* _Records for processing_:
* * *

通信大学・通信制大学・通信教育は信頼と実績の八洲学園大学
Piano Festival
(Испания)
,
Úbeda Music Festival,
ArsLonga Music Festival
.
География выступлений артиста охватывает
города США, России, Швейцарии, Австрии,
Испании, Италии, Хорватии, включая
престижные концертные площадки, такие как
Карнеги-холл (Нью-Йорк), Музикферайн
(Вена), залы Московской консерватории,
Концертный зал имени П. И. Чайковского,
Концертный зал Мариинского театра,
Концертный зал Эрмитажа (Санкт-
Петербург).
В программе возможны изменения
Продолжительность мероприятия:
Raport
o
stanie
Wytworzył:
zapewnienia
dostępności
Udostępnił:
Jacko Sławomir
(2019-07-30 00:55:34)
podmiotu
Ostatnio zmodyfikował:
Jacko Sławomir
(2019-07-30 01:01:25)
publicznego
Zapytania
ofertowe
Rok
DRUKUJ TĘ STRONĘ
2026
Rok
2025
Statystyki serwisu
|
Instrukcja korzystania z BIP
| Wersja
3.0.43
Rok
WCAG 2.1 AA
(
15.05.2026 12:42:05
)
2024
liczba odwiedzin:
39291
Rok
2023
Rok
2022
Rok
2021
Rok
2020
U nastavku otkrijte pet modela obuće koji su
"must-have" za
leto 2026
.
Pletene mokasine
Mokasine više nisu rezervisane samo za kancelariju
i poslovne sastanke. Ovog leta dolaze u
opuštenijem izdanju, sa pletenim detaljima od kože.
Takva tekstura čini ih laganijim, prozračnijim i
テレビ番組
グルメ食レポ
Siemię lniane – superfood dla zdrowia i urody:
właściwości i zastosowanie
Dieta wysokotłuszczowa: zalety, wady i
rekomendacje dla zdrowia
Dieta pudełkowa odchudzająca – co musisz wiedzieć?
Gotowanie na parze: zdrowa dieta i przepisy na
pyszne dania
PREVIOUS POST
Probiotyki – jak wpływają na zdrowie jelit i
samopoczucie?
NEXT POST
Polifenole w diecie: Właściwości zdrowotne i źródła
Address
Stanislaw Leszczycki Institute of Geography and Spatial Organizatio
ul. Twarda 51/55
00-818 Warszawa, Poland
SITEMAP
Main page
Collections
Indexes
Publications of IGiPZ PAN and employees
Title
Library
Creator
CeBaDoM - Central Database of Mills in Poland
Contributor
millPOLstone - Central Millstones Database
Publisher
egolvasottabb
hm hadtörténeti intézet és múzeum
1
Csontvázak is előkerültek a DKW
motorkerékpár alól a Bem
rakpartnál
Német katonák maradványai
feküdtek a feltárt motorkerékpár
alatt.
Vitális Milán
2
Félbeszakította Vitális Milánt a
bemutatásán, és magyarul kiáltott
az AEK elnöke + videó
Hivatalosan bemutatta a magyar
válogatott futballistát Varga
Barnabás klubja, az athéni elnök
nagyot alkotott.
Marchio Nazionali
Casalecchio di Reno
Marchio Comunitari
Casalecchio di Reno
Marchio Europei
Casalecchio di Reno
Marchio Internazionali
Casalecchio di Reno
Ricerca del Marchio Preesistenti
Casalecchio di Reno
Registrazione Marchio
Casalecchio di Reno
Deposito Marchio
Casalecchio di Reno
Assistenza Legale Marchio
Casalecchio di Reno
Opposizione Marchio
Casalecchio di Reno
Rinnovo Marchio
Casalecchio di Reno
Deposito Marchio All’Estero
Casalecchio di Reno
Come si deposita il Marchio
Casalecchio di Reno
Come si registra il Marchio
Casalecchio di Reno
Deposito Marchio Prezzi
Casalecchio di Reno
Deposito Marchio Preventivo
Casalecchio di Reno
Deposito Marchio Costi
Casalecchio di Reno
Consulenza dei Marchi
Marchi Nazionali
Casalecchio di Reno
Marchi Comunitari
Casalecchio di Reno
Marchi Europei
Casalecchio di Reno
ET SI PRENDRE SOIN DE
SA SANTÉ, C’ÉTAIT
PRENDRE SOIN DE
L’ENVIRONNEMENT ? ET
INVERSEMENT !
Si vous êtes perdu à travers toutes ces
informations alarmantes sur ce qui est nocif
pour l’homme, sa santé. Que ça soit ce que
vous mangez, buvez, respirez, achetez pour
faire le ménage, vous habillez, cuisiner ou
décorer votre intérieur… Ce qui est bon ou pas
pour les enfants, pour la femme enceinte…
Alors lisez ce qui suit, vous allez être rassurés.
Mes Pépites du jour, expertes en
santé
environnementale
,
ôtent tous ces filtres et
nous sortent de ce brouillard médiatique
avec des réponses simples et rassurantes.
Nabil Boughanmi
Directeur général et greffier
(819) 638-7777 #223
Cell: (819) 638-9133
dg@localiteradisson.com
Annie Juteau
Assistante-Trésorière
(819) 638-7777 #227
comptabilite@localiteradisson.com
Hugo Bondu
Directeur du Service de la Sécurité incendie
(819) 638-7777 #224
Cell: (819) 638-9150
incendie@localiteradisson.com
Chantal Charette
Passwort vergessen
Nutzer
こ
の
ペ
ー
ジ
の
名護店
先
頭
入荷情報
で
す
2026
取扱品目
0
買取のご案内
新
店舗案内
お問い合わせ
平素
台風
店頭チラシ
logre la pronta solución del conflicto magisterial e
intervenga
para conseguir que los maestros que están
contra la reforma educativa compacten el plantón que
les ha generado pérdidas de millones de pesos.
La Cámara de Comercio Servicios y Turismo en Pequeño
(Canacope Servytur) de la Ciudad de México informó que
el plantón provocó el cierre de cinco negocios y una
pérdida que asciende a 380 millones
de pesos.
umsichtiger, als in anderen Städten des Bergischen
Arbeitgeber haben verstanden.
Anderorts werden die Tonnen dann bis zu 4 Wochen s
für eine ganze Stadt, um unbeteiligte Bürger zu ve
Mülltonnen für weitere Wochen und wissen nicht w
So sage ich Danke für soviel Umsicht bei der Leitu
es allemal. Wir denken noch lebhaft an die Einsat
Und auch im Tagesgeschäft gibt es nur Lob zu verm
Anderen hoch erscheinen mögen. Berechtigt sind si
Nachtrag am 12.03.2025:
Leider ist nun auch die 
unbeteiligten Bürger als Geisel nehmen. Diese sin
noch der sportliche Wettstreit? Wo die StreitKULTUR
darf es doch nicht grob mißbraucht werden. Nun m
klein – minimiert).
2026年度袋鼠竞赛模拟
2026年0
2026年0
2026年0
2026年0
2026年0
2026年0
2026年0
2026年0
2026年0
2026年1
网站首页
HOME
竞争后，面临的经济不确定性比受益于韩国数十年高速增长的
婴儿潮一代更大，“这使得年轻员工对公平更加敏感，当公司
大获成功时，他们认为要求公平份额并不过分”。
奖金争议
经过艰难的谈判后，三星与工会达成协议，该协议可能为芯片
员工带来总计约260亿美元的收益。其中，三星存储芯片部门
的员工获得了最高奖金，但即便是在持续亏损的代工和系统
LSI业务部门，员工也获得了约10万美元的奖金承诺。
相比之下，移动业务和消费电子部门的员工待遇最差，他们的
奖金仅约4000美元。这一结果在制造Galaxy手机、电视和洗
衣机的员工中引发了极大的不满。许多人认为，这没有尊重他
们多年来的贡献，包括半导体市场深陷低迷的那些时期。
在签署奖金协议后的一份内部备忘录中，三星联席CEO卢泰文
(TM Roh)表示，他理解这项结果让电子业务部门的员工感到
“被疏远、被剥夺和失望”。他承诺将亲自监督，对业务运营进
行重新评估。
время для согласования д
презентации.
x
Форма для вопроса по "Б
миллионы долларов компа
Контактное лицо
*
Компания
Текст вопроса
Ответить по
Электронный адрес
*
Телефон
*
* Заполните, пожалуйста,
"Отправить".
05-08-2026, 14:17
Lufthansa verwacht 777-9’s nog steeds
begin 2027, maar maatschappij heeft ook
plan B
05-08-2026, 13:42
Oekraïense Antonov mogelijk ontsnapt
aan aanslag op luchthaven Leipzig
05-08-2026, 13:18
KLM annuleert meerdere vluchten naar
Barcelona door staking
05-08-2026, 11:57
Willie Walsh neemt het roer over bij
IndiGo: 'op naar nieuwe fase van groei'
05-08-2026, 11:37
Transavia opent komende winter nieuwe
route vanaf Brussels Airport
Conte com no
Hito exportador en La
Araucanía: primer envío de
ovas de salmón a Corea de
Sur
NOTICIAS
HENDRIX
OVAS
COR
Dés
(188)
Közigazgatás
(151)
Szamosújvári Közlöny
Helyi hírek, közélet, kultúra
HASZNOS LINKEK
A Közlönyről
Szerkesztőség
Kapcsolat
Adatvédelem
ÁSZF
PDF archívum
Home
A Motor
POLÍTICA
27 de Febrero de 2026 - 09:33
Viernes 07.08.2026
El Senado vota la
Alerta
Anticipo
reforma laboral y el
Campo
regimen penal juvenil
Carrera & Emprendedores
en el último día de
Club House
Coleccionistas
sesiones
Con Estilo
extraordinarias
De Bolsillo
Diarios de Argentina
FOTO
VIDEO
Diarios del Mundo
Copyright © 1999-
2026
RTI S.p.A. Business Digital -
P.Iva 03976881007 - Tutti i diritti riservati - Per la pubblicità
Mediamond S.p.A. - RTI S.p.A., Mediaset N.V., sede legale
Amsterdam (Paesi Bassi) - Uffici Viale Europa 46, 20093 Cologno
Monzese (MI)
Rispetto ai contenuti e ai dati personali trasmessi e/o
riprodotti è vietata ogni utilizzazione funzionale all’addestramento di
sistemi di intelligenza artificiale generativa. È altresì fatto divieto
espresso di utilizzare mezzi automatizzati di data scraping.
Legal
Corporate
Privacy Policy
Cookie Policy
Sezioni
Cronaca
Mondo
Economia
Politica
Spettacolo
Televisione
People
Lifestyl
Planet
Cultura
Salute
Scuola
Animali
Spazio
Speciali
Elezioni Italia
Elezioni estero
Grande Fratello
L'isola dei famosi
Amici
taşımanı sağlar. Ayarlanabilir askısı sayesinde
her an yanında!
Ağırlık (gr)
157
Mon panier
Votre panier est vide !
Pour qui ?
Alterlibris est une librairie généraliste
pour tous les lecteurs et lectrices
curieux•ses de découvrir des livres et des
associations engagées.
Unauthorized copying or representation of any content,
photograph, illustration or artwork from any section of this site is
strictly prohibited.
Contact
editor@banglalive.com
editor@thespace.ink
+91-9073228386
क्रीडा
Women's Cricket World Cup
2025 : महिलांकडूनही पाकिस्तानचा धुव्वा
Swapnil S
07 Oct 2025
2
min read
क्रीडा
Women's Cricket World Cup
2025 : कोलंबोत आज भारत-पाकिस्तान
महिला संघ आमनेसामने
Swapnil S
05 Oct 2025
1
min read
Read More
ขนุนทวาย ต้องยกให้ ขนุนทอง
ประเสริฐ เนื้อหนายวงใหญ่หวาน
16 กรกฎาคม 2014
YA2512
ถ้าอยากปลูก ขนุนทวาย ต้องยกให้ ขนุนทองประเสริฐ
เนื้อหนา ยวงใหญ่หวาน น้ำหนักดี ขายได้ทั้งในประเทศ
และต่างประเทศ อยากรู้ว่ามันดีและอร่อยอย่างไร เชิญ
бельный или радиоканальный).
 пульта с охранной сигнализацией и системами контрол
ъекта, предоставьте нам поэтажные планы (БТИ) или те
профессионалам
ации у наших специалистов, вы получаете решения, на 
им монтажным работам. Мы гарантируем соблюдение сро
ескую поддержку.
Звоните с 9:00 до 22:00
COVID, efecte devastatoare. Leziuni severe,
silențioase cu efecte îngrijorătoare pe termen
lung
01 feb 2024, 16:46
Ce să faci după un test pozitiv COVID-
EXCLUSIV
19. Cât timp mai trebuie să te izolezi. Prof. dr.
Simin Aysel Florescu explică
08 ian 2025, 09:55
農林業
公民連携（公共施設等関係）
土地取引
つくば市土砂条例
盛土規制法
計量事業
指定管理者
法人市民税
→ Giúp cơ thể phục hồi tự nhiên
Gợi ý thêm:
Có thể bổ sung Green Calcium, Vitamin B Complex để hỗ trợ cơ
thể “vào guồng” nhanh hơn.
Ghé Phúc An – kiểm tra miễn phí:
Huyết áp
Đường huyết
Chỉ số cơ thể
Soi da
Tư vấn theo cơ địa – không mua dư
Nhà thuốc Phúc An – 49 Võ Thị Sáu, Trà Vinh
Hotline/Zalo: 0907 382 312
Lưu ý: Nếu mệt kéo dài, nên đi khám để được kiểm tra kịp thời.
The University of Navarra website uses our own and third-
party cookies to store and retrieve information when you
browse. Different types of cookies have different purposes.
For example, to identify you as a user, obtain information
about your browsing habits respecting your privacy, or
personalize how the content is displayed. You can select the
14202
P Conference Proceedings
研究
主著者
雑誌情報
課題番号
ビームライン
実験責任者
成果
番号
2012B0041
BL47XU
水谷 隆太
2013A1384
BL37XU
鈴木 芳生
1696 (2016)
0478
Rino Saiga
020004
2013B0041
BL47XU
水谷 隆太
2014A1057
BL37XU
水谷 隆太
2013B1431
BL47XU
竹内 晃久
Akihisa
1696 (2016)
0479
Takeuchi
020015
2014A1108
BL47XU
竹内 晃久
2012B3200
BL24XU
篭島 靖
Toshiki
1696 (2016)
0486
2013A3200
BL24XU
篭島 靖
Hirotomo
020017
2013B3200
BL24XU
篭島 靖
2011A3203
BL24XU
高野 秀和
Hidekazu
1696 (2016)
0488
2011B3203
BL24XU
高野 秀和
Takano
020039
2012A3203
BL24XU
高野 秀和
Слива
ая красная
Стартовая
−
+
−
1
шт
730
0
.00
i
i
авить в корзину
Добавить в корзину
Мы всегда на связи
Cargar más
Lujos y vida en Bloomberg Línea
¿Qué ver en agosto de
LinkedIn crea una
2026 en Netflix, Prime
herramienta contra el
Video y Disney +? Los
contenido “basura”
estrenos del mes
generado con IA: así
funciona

* * *

* _Exercise objective_:
Reproduce the data from its first line up to and including the line with "Карнеги-холл (Нью-Йорк), Музикферайн", substituting "Jazz Festival" for "Piano Festival" and leaving everything else unchanged. Return only those lines.

* _Response area_:
通信大学・通信制大学・通信教育は信頼と実績の八洲学園大学
Jazz Festival
(Испания)
,
Úbeda Music Festival,
ArsLonga Music Festival
.
География выступлений артиста охватывает
города США, России, Швейцарии, Австрии,
Испании, Италии, Хорватии, включая
престижные концертные площадки, такие как
Карнеги-холл (Нью-Йорк), Музикферайн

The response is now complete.